• **DER TEXTAUSZUG**:
# taz.de -- Die Wahrheit: Dubliner Stampede
       
       > Riverdancer sind der Rekordsucht verfallen. Sie besetzten ein Brücke und
       > wurden zur gefürchtetsten Truppe Europas.
       
       Es gibt viele Möglichkeiten, ins Guinnessbuch der Rekorde zu gelangen.
       Manche davon, wie das tagelange Sitzen auf einem Mast, sind mit wenig
       Belästigung für die Umwelt verbunden. Andere wiederum ziehen ganze Städte
       in Mitleidenschaft. Riverdance zum Beispiel. Seit fast 20 Jahren geistert
       das Flusstanzspektakel durch die Welt. Das war nicht weiter schlimm, denn
       es fand in geschlossenen Sälen statt, die man meiden konnte. Vor zwei
       Wochen aber gab es kein Entrinnen. Die Organisatoren hatten beschlossen,
       einen Weltrekord aufzustellen.

• **DIE AUFGABE 1**: Wie lange zieht das Flusstanzspektakel laut dem Textauszug schon durch die Welt?
• **DIE AUFGABE 2**: Schreib aus dem Textauszug das Stück ab, das bei „# taz.de -- Die“ anfängt und bei „gefürchtetsten Truppe Europas.“ aufhört.

• **GEZEIGTE DATEN**:
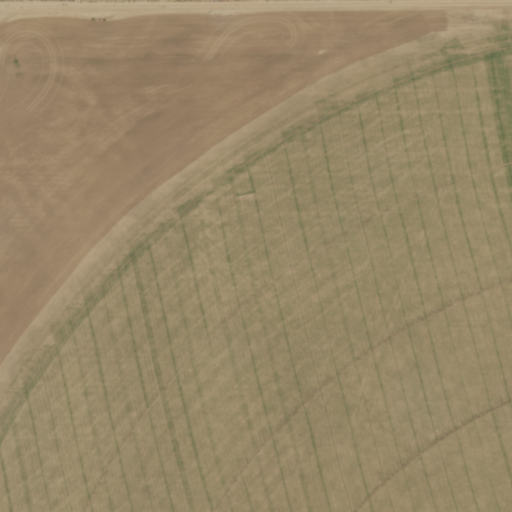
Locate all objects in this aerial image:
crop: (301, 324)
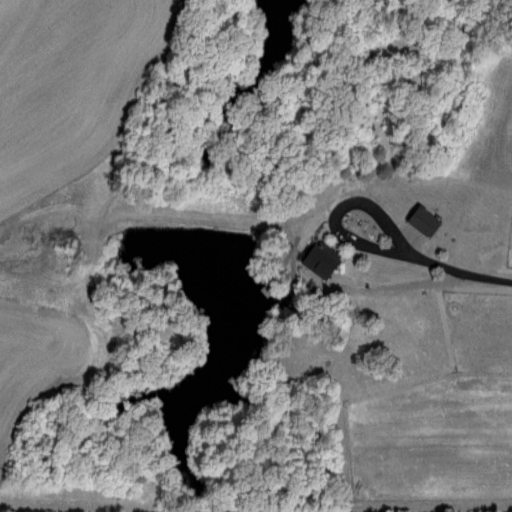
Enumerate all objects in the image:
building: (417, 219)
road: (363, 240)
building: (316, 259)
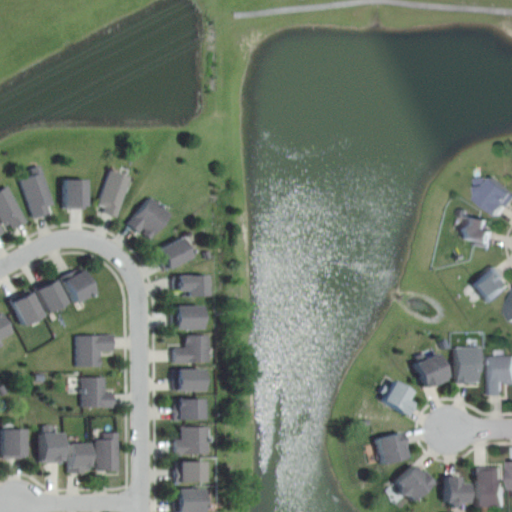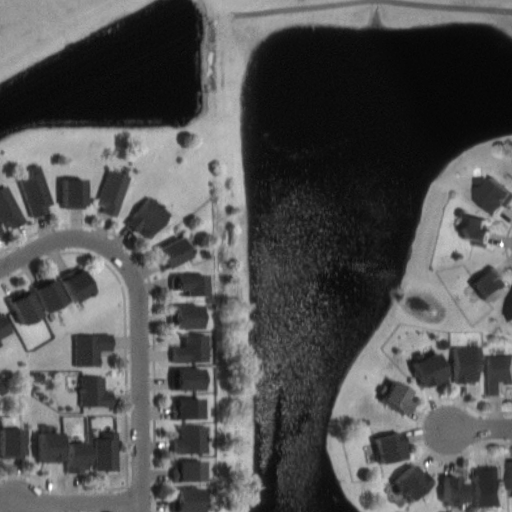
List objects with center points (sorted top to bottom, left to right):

---

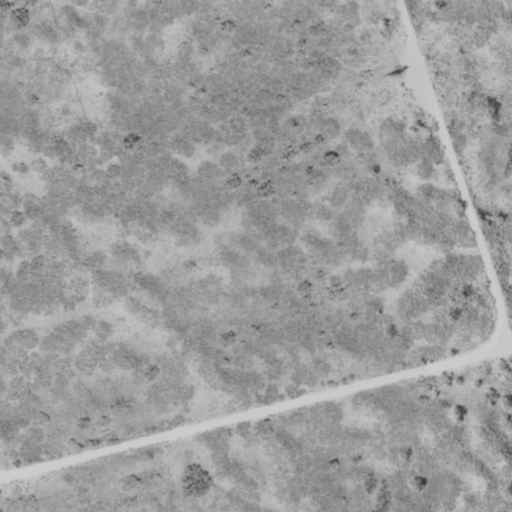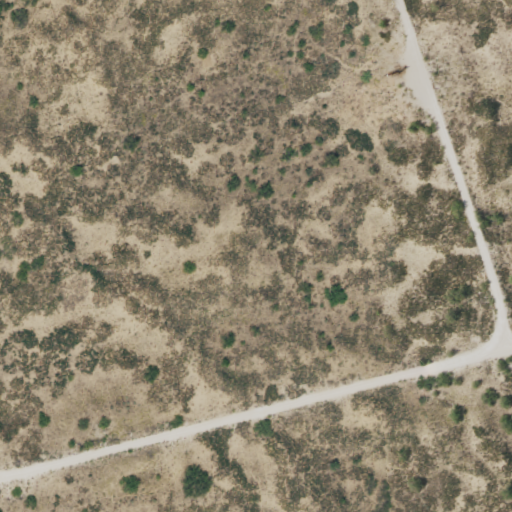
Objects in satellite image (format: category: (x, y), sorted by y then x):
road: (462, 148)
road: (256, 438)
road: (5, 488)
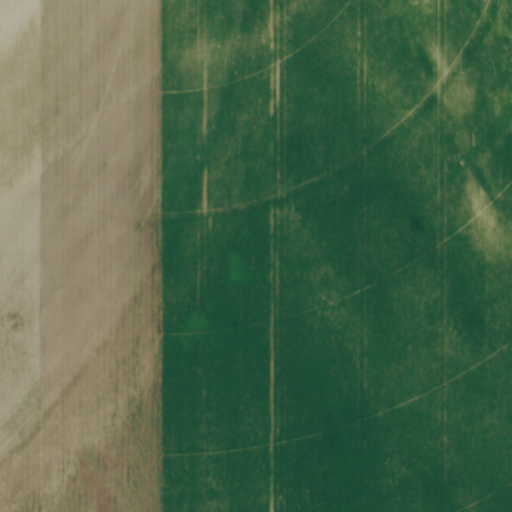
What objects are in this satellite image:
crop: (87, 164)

• **DIE LÖSUNG 1**: Seit fast 20 Jahren.

• **DIE LÖSUNG 2**:
# taz.de -- Die Wahrheit: Dubliner Stampede
       
       > Riverdancer sind der Rekordsucht verfallen. Sie besetzten ein Brücke und
       > wurden zur gefürchtetsten Truppe Europas.